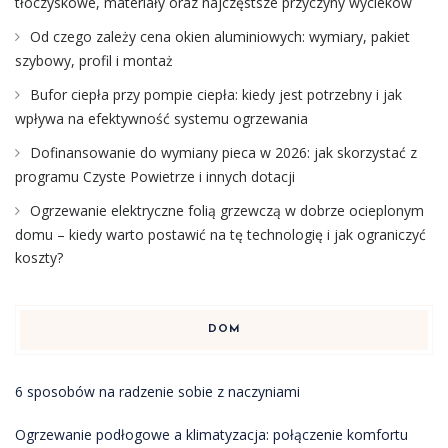
tłoczyskowe, materiały oraz najczęstsze przyczyny wycieków
Od czego zależy cena okien aluminiowych: wymiary, pakiet
szybowy, profil i montaż
Bufor ciepła przy pompie ciepła: kiedy jest potrzebny i jak
wpływa na efektywność systemu ogrzewania
Dofinansowanie do wymiany pieca w 2026: jak skorzystać z
programu Czyste Powietrze i innych dotacji
Ogrzewanie elektryczne folią grzewczą w dobrze ocieplonym
domu – kiedy warto postawić na tę technologię i jak ograniczyć
koszty?
DOM
6 sposobów na radzenie sobie z naczyniami
Ogrzewanie podłogowe a klimatyzacja: połączenie komfortu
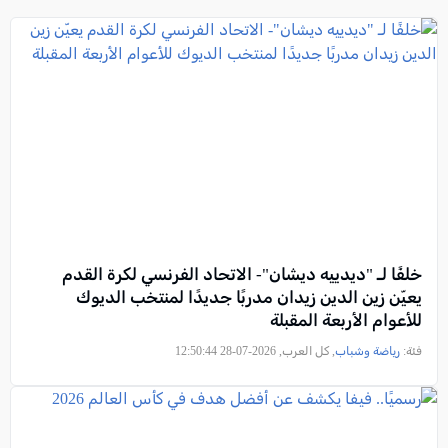
خلفًا لـ "ديدييه ديشان"- الاتحاد الفرنسي لكرة القدم
يعيّن زين الدين زيدان مدربًا جديدًا لمنتخب الديوك
للأعوام الأربعة المقبلة
فئة:
رياضة وشباب
, كل العرب, 2026-07-28 12:50:44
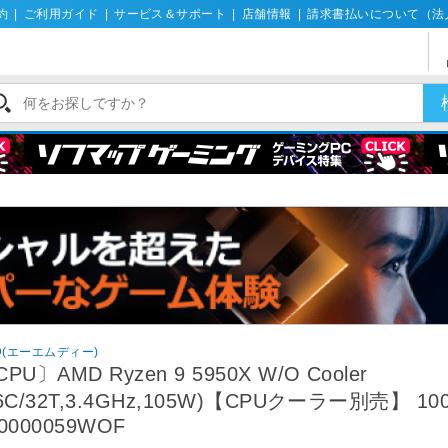
約
|
ご利用ガイド
|
サービス＆サポート
|
店舗情報
|
請求書払いについて（法
D(エーエムディー)
PU〕AMD Ryzen 9 5950X W/O Cooler
16C/32T,3.4GHz,105W)【CPUクーラー別売】 100
0000059WOF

[Brief] Copy out everything from the start of the lines down to the line containing "wpływa na efektywność systemu ogrzewania", and leave the pictures out of your answer.

[Answer]
tłoczyskowe, materiały oraz najczęstsze przyczyny wycieków
Od czego zależy cena okien aluminiowych: wymiary, pakiet
szybowy, profil i montaż
Bufor ciepła przy pompie ciepła: kiedy jest potrzebny i jak
wpływa na efektywność systemu ogrzewania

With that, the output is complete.